- Directed by: Jules White Edward Bernds (stock footage)
- Written by: Felix Adler Edward Bernds (stock footage)
- Produced by: Jules White
- Starring: Moe Howard Larry Fine Shemp Howard Christine McIntyre Ruth Godfrey Vernon Dent Philip Van Zandt Jock Mahoney Joe Palma
- Cinematography: Ray Cory
- Edited by: Edwin H. Bryant
- Distributed by: Columbia Pictures
- Release date: September 2, 1954 (U.S.);
- Running time: 15:22
- Country: United States
- Language: English

= Knutzy Knights =

1954 American short film by Jules White

Knutzy Knights is a 1954 short subject directed by Jules White starring American slapstick comedy team The Three Stooges (Moe Howard, Larry Fine and Shemp Howard).

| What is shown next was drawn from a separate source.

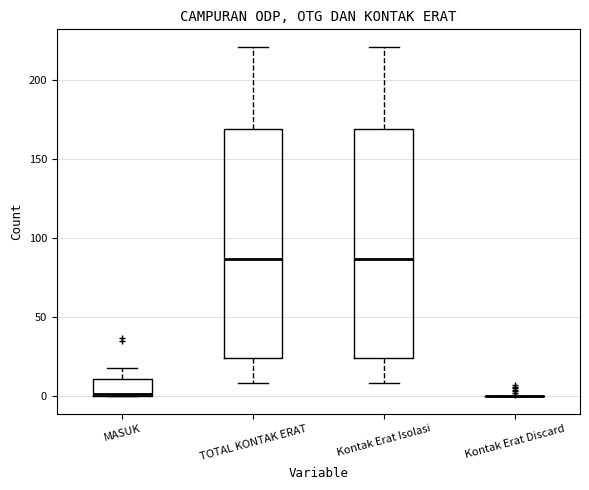

Where does the upper whisker of the box for TOTAL KONTAK ERAT end on the y-axis? The values are not printed on the chart, so give them approximately, as read against the axis.

220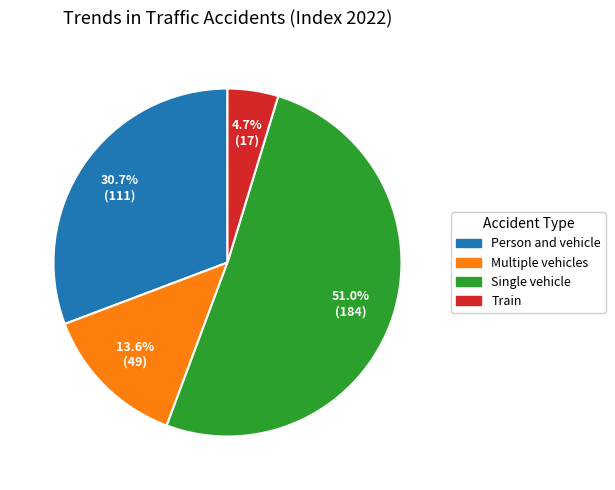

To the nearest percent, what percentage of the pie is Multiple vehicles?

14%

It is the 156th entry in the series released by Columbia Pictures starring the comedians, who released 190 shorts for the studio between 1934 and 1959.

==Plot==
The Stooges, acting as troubadours, are dispatched to ameliorate the despondency of Princess Elaine, who finds herself disconsolate due to her imminent betrothal to the Black Prince, a suitor chosen for her in an arranged marriage by her father, the King. However, Princess Elaine's affections are firmly directed towards Cedric, the local blacksmith.

The Stooges endeavor to intercede on behalf of Cedric by engaging in a musical intervention, serenading Princess Elaine with a rendition reminiscent of the Sextette from Lucia di Lammermoor. Their lyrical rendition subtly conveys Cedric's presence and issues a cautionary note regarding the nefarious designs of the Black Prince. Subsequently, Cedric is apprehended by the king's guards and sentenced to capital punishment by beheading.

In due course, the King becomes cognizant of the sinister machinations of the Black Prince and his co-conspirators, leading to their incarceration. With this revelation, Princess Elaine is granted the liberty to espouse Cedric, culminating in a denouement characterized by harmonious resolution and felicity for all involved parties.

==Cast==
===Credited===
- Moe Howard as Moe
- Larry Fine as Larry
- Shemp Howard as Shemp
- Jock Mahoney as Cedric the Blacksmith
- Christine McIntyre as Princess Elaine
- Philip Van Zandt as Black Prince

===Uncredited===
- Vernon Dent as King Arthur
- Ruth Godfrey as Lady in waiting
- Harold Brauer as Sir Satchel (stock footage)
  - Joe Palma as Sir Satchel (new footage)
- Robert Stevens as Guard in blacksmith shop, Guard giving chase in castle hallways (new footage)
- Joe Palma as Guard in blacksmith shop, Guard giving chase in castle hallways (new footage)
- Bill Clark as guard in courtyard
- Kenner G. Kemp as guard in courtyard
- Douglas Coppin as King Arthur's personal guard
- Judy Malcolm as Woman in king's entourage

==Production notes==
Knutzy Knights is a remake of Squareheads of the Round Table (1948), using ample stock footage; new scenes were filmed on January 18–19, 1954.

Knutzy Knights is notable for being the last film featuring new footage of longtime Stooge foil Vernon Dent. Dent was aged 58 at the time of filming and losing his eyesight from the effects of Type 2 diabetes. (He would be completely blind by the time of Shemp Howard's death in November 1955.) Dent appeared in six more Stooge films after Knutzy Knights, via recycled footage: Of Cash and Hash, Bedlam in Paradise (both 1955), Flagpole Jitters, Rumpus in the Harem, Hot Stuff (all 1956), and Guns a Poppin (1957).